For Macquarie, keeping clients happy has meant sticking to its strategy. “We took the view some time ago that we would try to build strategies around people that were on the ground in markets that we understood,” Stanley explains. “As a result, the business has grown over the last 25 years or so, around strong regional hubs, with people who know the markets in which they’re investing.”
Martin Stanley, Head of Macquarie Asset Management
Speaking of market downturns, Stanley says the firm’s portfolio, which comprises more than 150 businesses around the world, “has been extremely resilient”. He acknowledges that a handful of assets have faced challenges as a result of the covid-induced crisis, but says the bulk of the firm’s infrastructure portfolio has stood up well. Stanley attributes this resilience in part to portfolio construction.
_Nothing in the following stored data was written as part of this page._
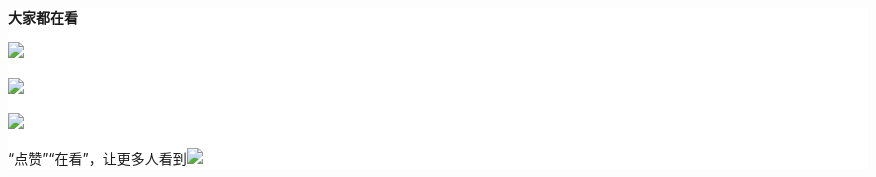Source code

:  **大家都在看**

  
[![](https://mmbiz.qpic.cn/mmbiz_jpg/c2Sib3Mp7pOPtDyJvbE9nvz1ia7VDEInM5VTMMiatuxtqzAGv111alUhzyibgs2jNtgcDeI5ONNqAIlOwtaGgL6hUw/640?wx_fmt=jpeg)](http://mp.weixin.qq.com/s?__biz=MTc5MTU3NTYyMQ==&mid=2651418171&idx=2&sn=0c8802833d822ef2f1f05d5bc4a143ea&chksm=590b7f116e7cf6079232eebe3f021dcfd98e4de8daa862255cf9581497aed6fdd523cb136646&scene=21#wechat_redirect)  

![](https://mmbiz.qpic.cn/sz_mmbiz_png/Gg7Qtoh7Aic9ZTmAdCc80b4nD7xicgPt86k1kgpU51hWCHjV92ryhVW35PLCvLhxLw9XDhXjgeDyZhHSx5EbRcfg/640?wx_fmt=other&wxfrom;=5&wx;_lazy=1&wx;_co=1&retryload;=1&tp;=webp)

  
‍[![](https://mmbiz.qpic.cn/mmbiz_jpg/c2Sib3Mp7pOPtDyJvbE9nvz1ia7VDEInM56uoHIaLUtlwdgOZ43bTnibr4McChW4ptIRTWEphW1siaMzhs9EibwIwEg/640?wx_fmt=jpeg&from;=appmsg)]()  
  
“点赞”“在看”，让更多人看到![](https://mmbiz.qpic.cn/mmbiz_gif/c2Sib3Mp7pON9hkSZwdTibRHNZSMPyiapUCHJwlyoZVBC3SfmPmF0VKjkm3NiaToQloHFJ6icyicqZnqgXp6pSQJt5gg/640?wx_fmt=gif&from;=appmsg&wxfrom;=5&wx;_lazy=1&tp;=wxpic)

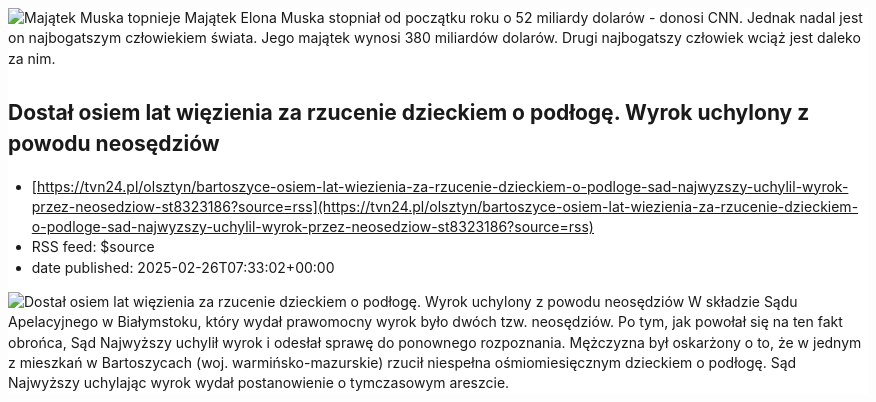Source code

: <img src="https://tvn24.pl/najnowsze/cdn-zdjecie-9393121-elon-musk-arrives-to-attend-donald-trump-s-inauguration-ph8268636/alternates/LANDSCAPE_1280" alt="Majątek Muska topnieje" />
    Majątek Elona Muska stopniał od początku roku o 52 miliardy dolarów - donosi CNN. Jednak nadal jest on najbogatszym człowiekiem świata. Jego majątek wynosi 380 miliardów dolarów. Drugi najbogatszy człowiek wciąż jest daleko za nim.

## Dostał osiem lat więzienia za rzucenie dzieckiem o podłogę. Wyrok uchylony z powodu neosędziów
 - [https://tvn24.pl/olsztyn/bartoszyce-osiem-lat-wiezienia-za-rzucenie-dzieckiem-o-podloge-sad-najwyzszy-uchylil-wyrok-przez-neosedziow-st8323186?source=rss](https://tvn24.pl/olsztyn/bartoszyce-osiem-lat-wiezienia-za-rzucenie-dzieckiem-o-podloge-sad-najwyzszy-uchylil-wyrok-przez-neosedziow-st8323186?source=rss)
 - RSS feed: $source
 - date published: 2025-02-26T07:33:02+00:00

<img src="https://tvn24.pl/najnowsze/cdn-zdjecie-twxh6v-areszt-dla-podejrzanego-o-usilowania-zabojstwa-dziecka-ph6771086/alternates/LANDSCAPE_1280" alt="Dostał osiem lat więzienia za rzucenie dzieckiem o podłogę. Wyrok uchylony z powodu neosędziów" />
    W składzie Sądu Apelacyjnego w Białymstoku, który wydał prawomocny wyrok było dwóch tzw. neosędziów. Po tym, jak powołał się na ten fakt obrońca, Sąd Najwyższy uchylił wyrok i odesłał sprawę do ponownego rozpoznania. Mężczyzna był oskarżony o to, że w jednym z mieszkań w Bartoszycach (woj. warmińsko-mazurskie) rzucił niespełna ośmiomiesięcznym dzieckiem o podłogę. Sąd Najwyższy uchylając wyrok wydał postanowienie o tymczasowym areszcie.

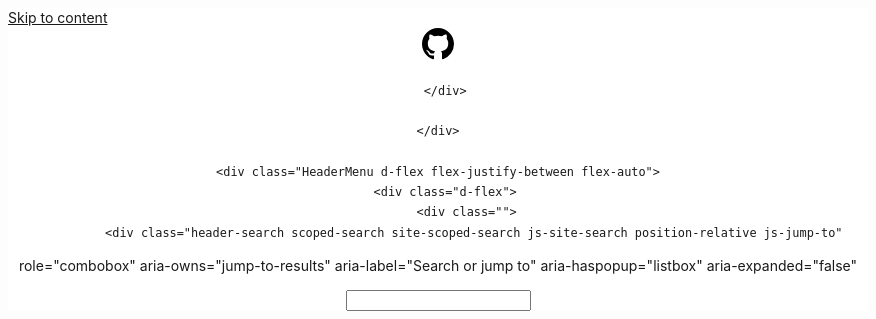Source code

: 
  <meta name="browser-stats-url" content="https://api.github.com/_private/browser/stats">

  <meta name="browser-errors-url" content="https://api.github.com/_private/browser/errors">

  <link rel="mask-icon" href="https://assets-cdn.github.com/pinned-octocat.svg" color="#000000">
  <link rel="icon" type="image/x-icon" class="js-site-favicon" href="https://assets-cdn.github.com/favicon.ico">

<meta name="theme-color" content="#1e2327">


  <meta name="u2f-support" content="true">

  <link rel="manifest" href="/manifest.json" crossOrigin="use-credentials">

  </head>

  <body class="logged-in env-production page-blob">
    

  <div class="position-relative js-header-wrapper ">
    <a href="#start-of-content" tabindex="1" class="p-3 bg-blue text-white show-on-focus js-skip-to-content">Skip to content</a>
    <div id="js-pjax-loader-bar" class="pjax-loader-bar"><div class="progress"></div></div>

    
    
    



        
<header class="Header  f5" role="banner">
  <div class="d-flex flex-justify-between px-3 container-lg">
    <div class="d-flex flex-justify-between ">
      <div class="">
        <a class="header-logo-invertocat" href="https://github.com/" data-hotkey="g d" aria-label="Homepage" data-ga-click="Header, go to dashboard, icon:logo">
  <svg height="32" class="octicon octicon-mark-github" viewBox="0 0 16 16" version="1.1" width="32" aria-hidden="true"><path fill-rule="evenodd" d="M8 0C3.58 0 0 3.58 0 8c0 3.54 2.29 6.53 5.47 7.59.4.07.55-.17.55-.38 0-.19-.01-.82-.01-1.49-2.01.37-2.53-.49-2.69-.94-.09-.23-.48-.94-.82-1.13-.28-.15-.68-.52-.01-.53.63-.01 1.08.58 1.23.82.72 1.21 1.87.87 2.33.66.07-.52.28-.87.51-1.07-1.78-.2-3.64-.89-3.64-3.95 0-.87.31-1.59.82-2.15-.08-.2-.36-1.02.08-2.12 0 0 .67-.21 2.2.82.64-.18 1.32-.27 2-.27.68 0 1.36.09 2 .27 1.53-1.04 2.2-.82 2.2-.82.44 1.1.16 1.92.08 2.12.51.56.82 1.27.82 2.15 0 3.07-1.87 3.75-3.65 3.95.29.25.54.73.54 1.48 0 1.07-.01 1.93-.01 2.2 0 .21.15.46.55.38A8.013 8.013 0 0 0 16 8c0-4.42-3.58-8-8-8z"/></svg>
</a>

      </div>

    </div>

    <div class="HeaderMenu d-flex flex-justify-between flex-auto">
      <div class="d-flex">
            <div class="">
              <div class="header-search scoped-search site-scoped-search js-site-search position-relative js-jump-to"
  role="combobox"
  aria-owns="jump-to-results"
  aria-label="Search or jump to"
  aria-haspopup="listbox"
  aria-expanded="false"
>
  <div class="position-relative">
    <!-- '"` --><!-- </textarea></xmp> --></option></form><form class="js-site-search-form" data-scope-type="Repository" data-scope-id="111690131" data-scoped-search-url="/sweng-epfl/public/search" data-unscoped-search-url="/search" action="/sweng-epfl/public/search" accept-charset="UTF-8" method="get"><input name="utf8" type="hidden" value="&#x2713;" />
      <label class="form-control header-search-wrapper header-search-wrapper-jump-to position-relative d-flex flex-justify-between flex-items-center js-chromeless-input-container">
        <input type="text"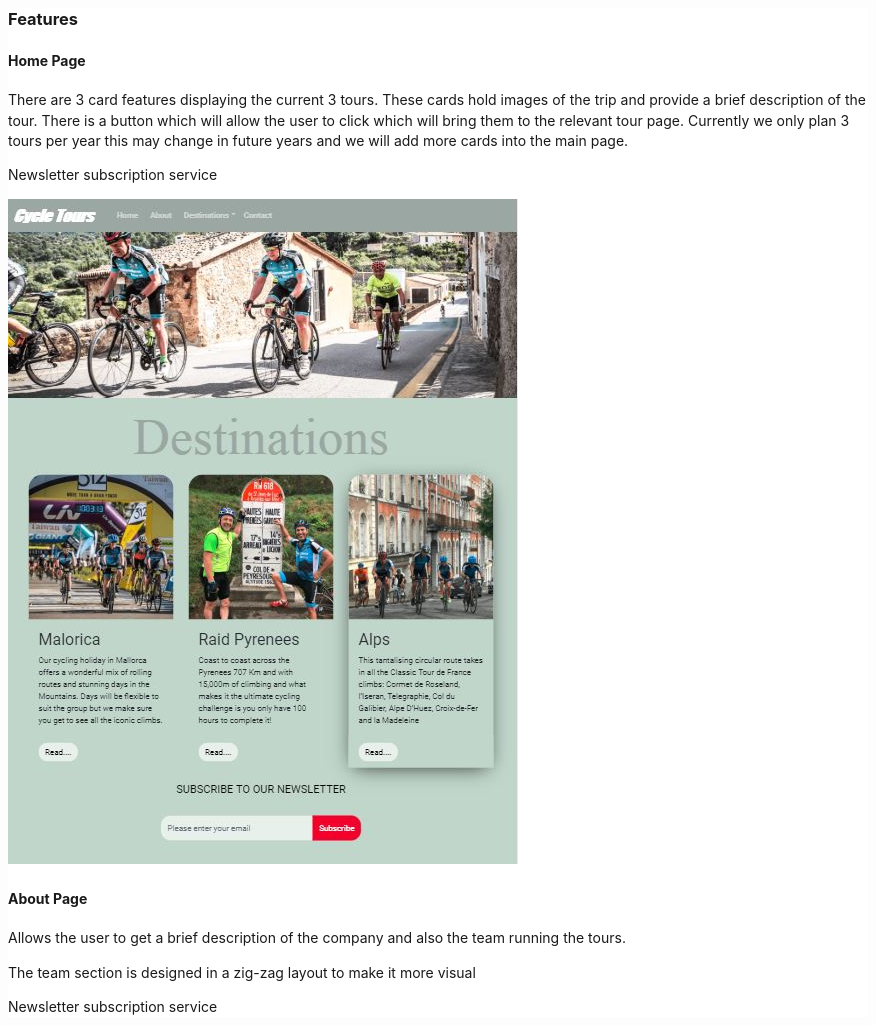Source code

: 
### Features
#### Home Page
There are 3 card features displaying the current 3 tours. These cards hold images of the trip and provide a brief description of the tour. There is a button which will allow the user to click which will bring them to the relevant tour page. Currently we only plan 3 tours per year this may change in future years and we will add more cards into the main page. 

Newsletter subscription service

![Home page](/assets/images/home.JPG)

#### About Page
Allows the user to get a brief description of the company and also the team running the tours. 

The team section is designed in a zig-zag layout to make it more visual 

Newsletter subscription service 
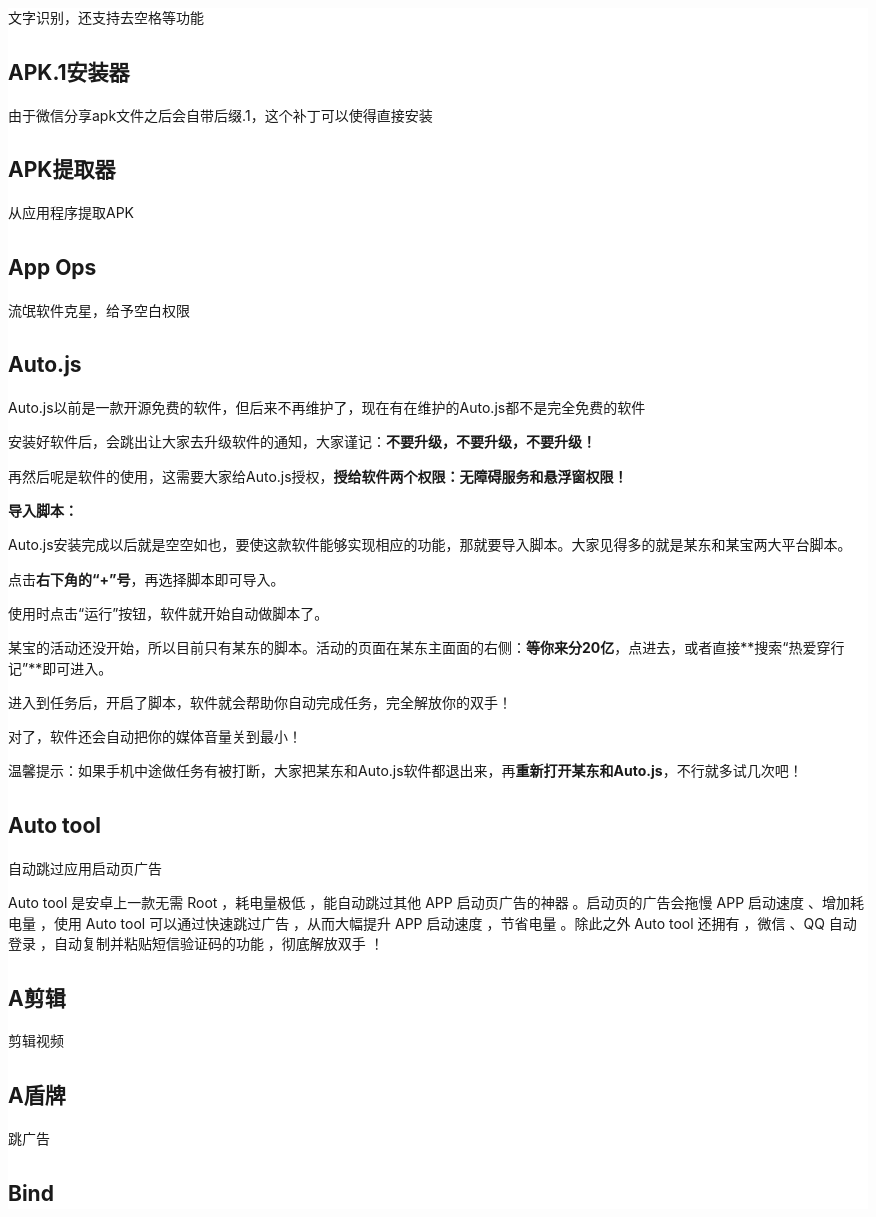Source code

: 文字识别，还支持去空格等功能

## APK.1安装器 

由于微信分享apk文件之后会自带后缀.1，这个补丁可以使得直接安装

## APK提取器

从应用程序提取APK

## App Ops

流氓软件克星，给予空白权限

## Auto.js

Auto.js以前是一款开源免费的软件，但后来不再维护了，现在有在维护的Auto.js都不是完全免费的软件

安装好软件后，会跳出让大家去升级软件的通知，大家谨记：**不要升级，不要升级，不要升级！**

再然后呢是软件的使用，这需要大家给Auto.js授权，**授给软件两个权限：无障碍服务和悬浮窗权限！**

**导入脚本：**

Auto.js安装完成以后就是空空如也，要使这款软件能够实现相应的功能，那就要导入脚本。大家见得多的就是某东和某宝两大平台脚本。

点击**右下角的“+”号**，再选择脚本即可导入。

使用时点击“运行”按钮，软件就开始自动做脚本了。

某宝的活动还没开始，所以目前只有某东的脚本。活动的页面在某东主面面的右侧：**等你来分20亿**，点进去，或者直接**搜索“热爱穿行记”**即可进入。

进入到任务后，开启了脚本，软件就会帮助你自动完成任务，完全解放你的双手！

对了，软件还会自动把你的媒体音量关到最小！

温馨提示：如果手机中途做任务有被打断，大家把某东和Auto.js软件都退出来，再**重新打开某东和Auto.js**，不行就多试几次吧！

## Auto tool

自动跳过应用启动页广告

Auto tool 是安卓上一款无需 Root ，耗电量极低 ，能自动跳过其他 APP 启动页广告的神器 。启动页的广告会拖慢 APP 启动速度  、增加耗电量 ，使用 Auto tool 可以通过快速跳过广告 ，从而大幅提升 APP 启动速度 ，节省电量 。除此之外 Auto tool  还拥有 ，微信 、QQ 自动登录 ，自动复制并粘贴短信验证码的功能 ，彻底解放双手 ！

## A剪辑

剪辑视频

## A盾牌

跳广告

## Bind
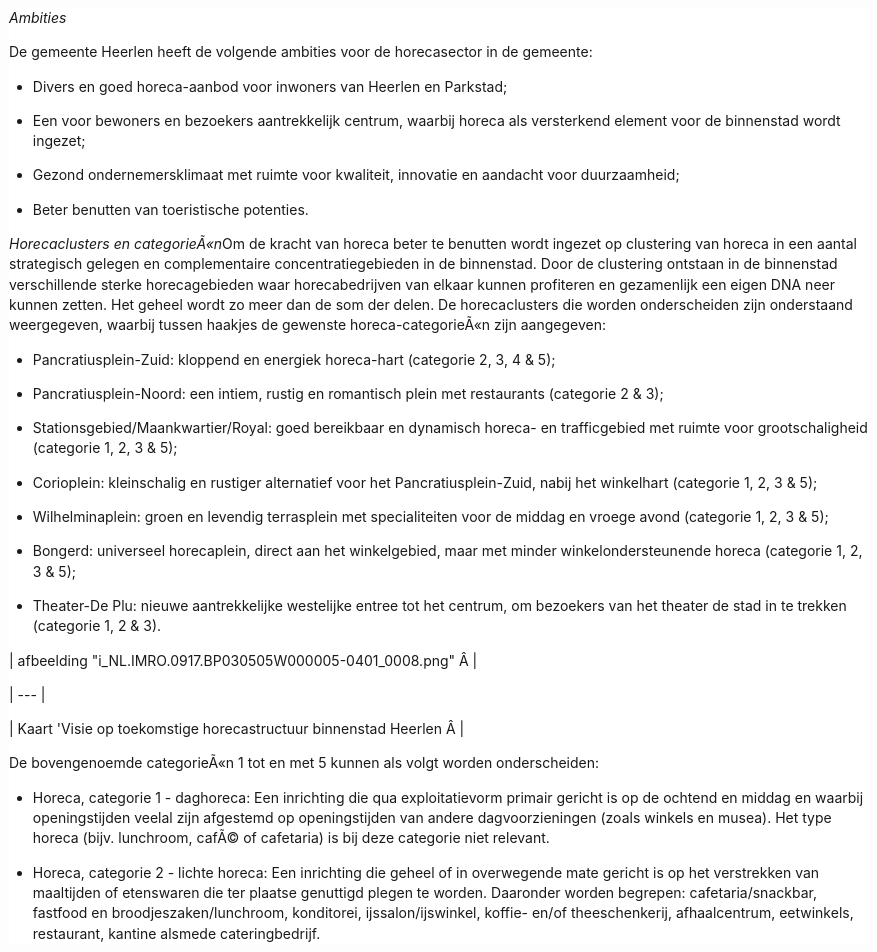 *Ambities*

De gemeente Heerlen heeft de volgende ambities voor de horecasector in de gemeente:

* Divers en goed horeca\-aanbod voor inwoners van Heerlen en Parkstad;

* Een voor bewoners en bezoekers aantrekkelijk centrum, waarbij horeca als versterkend element voor de binnenstad wordt ingezet;

* Gezond ondernemersklimaat met ruimte voor kwaliteit, innovatie en aandacht voor duurzaamheid;

* Beter benutten van toeristische potenties.

*Horecaclusters en categorieÃ«n*Om de kracht van horeca beter te benutten wordt ingezet op clustering van horeca in een aantal strategisch gelegen en complementaire concentratiegebieden in de binnenstad. Door de clustering ontstaan in de binnenstad verschillende sterke horecagebieden waar horecabedrijven van elkaar kunnen profiteren en gezamenlijk een eigen DNA neer kunnen zetten. Het geheel wordt zo meer dan de som der delen. De horecaclusters die worden onderscheiden zijn onderstaand weergegeven, waarbij tussen haakjes de gewenste horeca\-categorieÃ«n zijn aangegeven:

* Pancratiusplein\-Zuid: kloppend en energiek horeca\-hart (categorie 2, 3, 4 \& 5\);

* Pancratiusplein\-Noord: een intiem, rustig en romantisch plein met restaurants (categorie 2 \& 3\);

* Stationsgebied/Maankwartier/Royal: goed bereikbaar en dynamisch horeca\- en trafficgebied met ruimte voor grootschaligheid (categorie 1, 2, 3 \& 5\);

* Corioplein: kleinschalig en rustiger alternatief voor het Pancratiusplein\-Zuid, nabij het winkelhart (categorie 1, 2, 3 \& 5\);

* Wilhelminaplein: groen en levendig terrasplein met specialiteiten voor de middag en vroege avond (categorie 1, 2, 3 \& 5\);

* Bongerd: universeel horecaplein, direct aan het winkelgebied, maar met minder winkelondersteunende horeca (categorie 1, 2, 3 \& 5\);

* Theater\-De Plu: nieuwe aantrekkelijke westelijke entree tot het centrum, om bezoekers van het theater de stad in te trekken (categorie 1, 2 \& 3\).

| afbeelding "i_NL.IMRO.0917.BP030505W000005-0401_0008.png"      Â |

| --- |

| Kaart 'Visie op toekomstige horecastructuur binnenstad Heerlen   Â |

De bovengenoemde categorieÃ«n 1 tot en met 5 kunnen als volgt worden onderscheiden:

* Horeca, categorie 1 \- daghoreca: Een inrichting die qua exploitatievorm primair gericht is op de ochtend en middag en waarbij openingstijden veelal zijn afgestemd op openingstijden van andere dagvoorzieningen (zoals winkels en musea). Het type horeca (bijv. lunchroom, cafÃ© of cafetaria) is bij deze categorie niet relevant.

* Horeca, categorie 2 \- lichte horeca: Een inrichting die geheel of in overwegende mate gericht is op het verstrekken van maaltijden of etenswaren die ter plaatse genuttigd plegen te worden. Daaronder worden begrepen: cafetaria/snackbar, fastfood en broodjeszaken/lunchroom, konditorei, ijssalon/ijswinkel, koffie\- en/of theeschenkerij, afhaalcentrum, eetwinkels, restaurant, kantine alsmede cateringbedrijf.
“Some of this is deliberate planning,” he says, noting that while the firm was not preparing for a pandemic it was planning for a downturn given the long expansionary cycle that had preceded the covid-19 outbreak. “But some of it is also good fortune.”
He notes that MIRA had reduced its exposure to the aviation sector before the pandemic. In March 2019, it sold its 36 percent stake in Brussels Airport to a consortium comprising QIC, APG and Swiss Life.
Although covid has led to economic pain across a number of sectors, it has also accelerated some positive trends. “The drive towards greater diversity and inclusion in the workforce is going to only be helped by the fact that people can now see that working from home or working remotely is actually practical and in many cases, desirable,” he says.
Climate change has also returned firmly to the corporate agenda after suffering a slight setback when the pandemic first hit. “What has been pleasing to see is that as people have come to grips, to a certain extent, with the challenges posed by the pandemic,” Stanley says. “Climate change has come back to the fore. Given the scale of the challenge ahead of us, I think it’s really important that it does so.”
In addition to focusing on the fight against climate change, he believes institutional investors and asset managers such as MIRA also “have a huge responsibility to help the reconstruction of communities and economies during and following the pandemic. “Responsible asset management is critically important and we’re committed to making sure that we are playing our part there. If possible, we also want to lead in areas where we have the necessary expertise.”